There are many many reasons why kernels are important to group theory, but here's just one way of appreciating the kernel in a fairly isolated context.
If we zoom out a bit, any set-function $f: A \to B$ (here $A$ and $B$ are simply sets) naturally partitions $A$ into equivalence classes, and for $a \in A$, the equivalence class of $a$ is given by
$$[a] = \{a' \in A : f(a') = f(a)\};$$
the set of all elements of $A$ that get mapped to the same thing as $a$. The same logic applies if $f : G \to H$ isn't just a set function, but a homomorphism of groups.
With the equivalence class notation, the kernel of $f$ is simply the equivalence class of the identity $1_G$ of $G$,
$$\ker f = [e_G],$$
since any homomorphism $f: G \to H$ always sends the identity $e_G$ of $G$ to the identity $e_H$ of $H$. What can we say about arbitrary $g, g' \in G$ such that $f(g) = f(g')$? That is, what can we say about the equivalence class $[g]$ for any $g \in G$?
Claim: For a homomorphism $f: G \to H$ and $g \in G$, we have $f(g) = f(g')$ if and only if there exists some $k \in \ker f$ such that $gk = g'$; that is, $g$ and $g'$ differ by a multiple of something in the kernel of $f$. In particular, $[g] = \{gk: k \in \ker f\}$, and has size $|\ker f|$.
($\Longrightarrow$) Supposing $f(g) = f(g')$, note that there exists a unique $g^* = g^{-1}g' \in G$ such that $gg^* = g'$. Then
$$f(g) = f(g') = f(gg^*) = f(g)f(g^*),$$
and left-multiplication by $f(g)^{-1}$ shows that $e_H = f(g^*)$, hence $g^* \in \ker f$.
($\Longleftarrow$) Homework.
If you've ever heard homomorphisms described as functions that "respect" the group operation(s), the size of the kernel is a measure of just how "respectful" a given homomorphism is!
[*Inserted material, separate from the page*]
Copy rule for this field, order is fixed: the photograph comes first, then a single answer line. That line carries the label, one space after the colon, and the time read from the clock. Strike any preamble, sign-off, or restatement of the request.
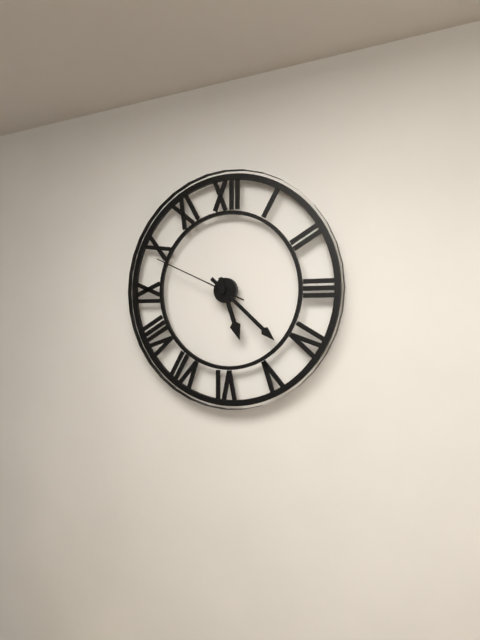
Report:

A large kernel means that more of the structure of the group $G$ is "ignored" when transported to the group $H$.
Edit:
For "respectful", imagine two situations, considering $S_3$, the symmetric group of degree $3$. There's a sign homomorphism $\operatorname{sgn} : S_3 \to \{-1, 1\} = C_2$ to the multiplicative group $C_2$ sending each permutation to its sign. Its kernel is the alternating group $A_3 = \{1, (123), (132)\}$ of "even" permutations, and in the image $C_2$, almost all of the structure of $S_3$ is ignored; we forget everything but whether a permutation is even or odd.
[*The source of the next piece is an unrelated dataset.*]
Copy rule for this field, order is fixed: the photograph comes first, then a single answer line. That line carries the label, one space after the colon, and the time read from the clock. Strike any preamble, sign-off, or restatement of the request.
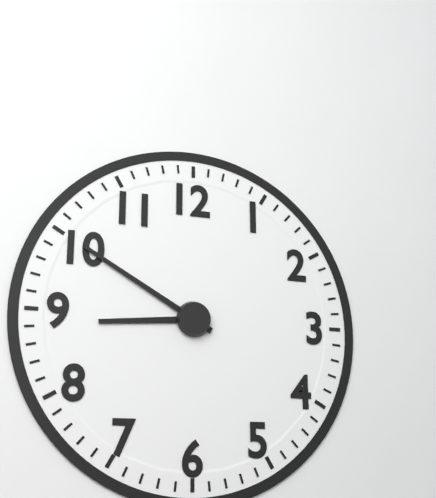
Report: 8:50
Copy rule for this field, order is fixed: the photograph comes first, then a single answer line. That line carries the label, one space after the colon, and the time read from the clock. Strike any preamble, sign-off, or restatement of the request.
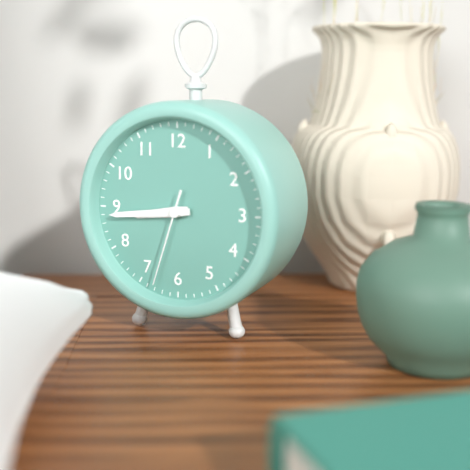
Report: 8:44:33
On the other hand, we have a "copy" of $S_3$ as a subgroup of $S_4$ if we consider all permutations of $S_4$ that leave $4$ fixed. This leads to an "inclusion" homomorphism $\iota: S_3 \to S_4$, sending each permutation to its "copy" in $S_4$. This inclusion homomorphism has only the identity of $S_3$ in its kernel, and is considerably more "respectful" than the sign homomorphism; every bit of information about $S_3$ shows up in the image $\iota(S_3)$.
Best Answer
It should not be surprising that if a homomorphism $\phi$ is injective, then its kernel is trivial. After all, injectivity requires that the preimage of every element of the image be unique. (And the homomorphism property requires that the preimage of the identity be the identity, in particular.)
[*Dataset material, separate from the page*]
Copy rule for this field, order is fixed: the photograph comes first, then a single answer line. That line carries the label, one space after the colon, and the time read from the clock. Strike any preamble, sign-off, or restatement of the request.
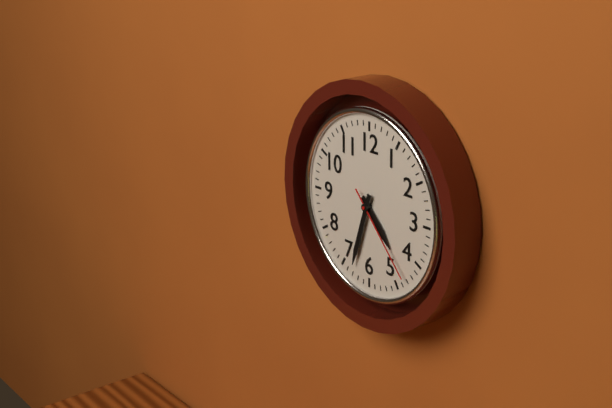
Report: 4:33:23
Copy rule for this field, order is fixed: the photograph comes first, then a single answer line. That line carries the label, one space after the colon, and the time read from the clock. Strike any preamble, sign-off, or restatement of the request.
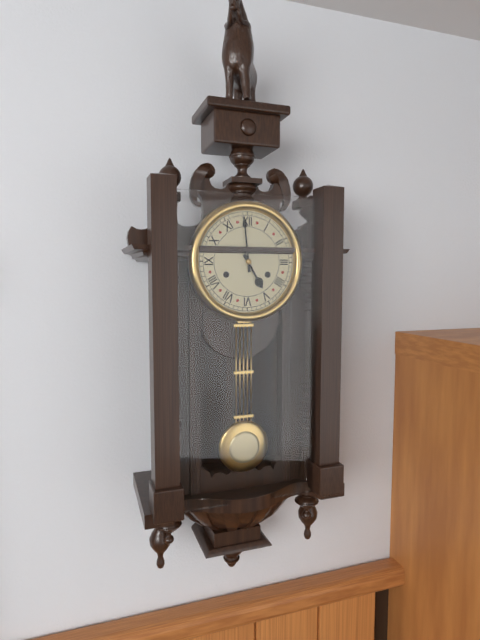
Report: 4:59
It is the converse -- that the triviality of the kernel is sufficient for injectivity -- that is less obvious. Mark Bennett has given the core idea: symbolically, if $\phi(a)$ equals $\phi(b)$, then their (group) inverses are equal too, and thus
$$\phi(ab^{-1})=\phi(a)\phi(b^{-1})=\phi(a)\phi(b)^{-1}=e$$
The first and second steps of this calculation work only because of the homomorphism property of $\phi$. Now, if the kernel is trivial, we conclude that $ab^{-1}=e$, so $a=b$, and injectivity follows.
Here is a nonstandard but alternative way to think about this result; it is good for intuition and illustrates another Big Idea. Say a function $f$ is injective at $y$, an element of the image, if the preimage $f^{-1}(y)$ has only one element. This is a "local" property; a function might be injective at $y_1$ but not at $y_2$.
For general functions between sets, injectivity at a point is not sufficient to deduce global injectivity -- that is, injectivity at every point. But if $f$ is a group homomorphism, not just a bare function between sets, then a special type of local injectivity, namely injectivity at the identity element, is sufficient to deduce global injectivity. The extra structure provided by the homomorphism property and the definition of the identity allow us to parlay a local phenomenon into a global one.
This is a taste of a general class of "local-to-global" results that show how local phenomena can be used to deduce global structure.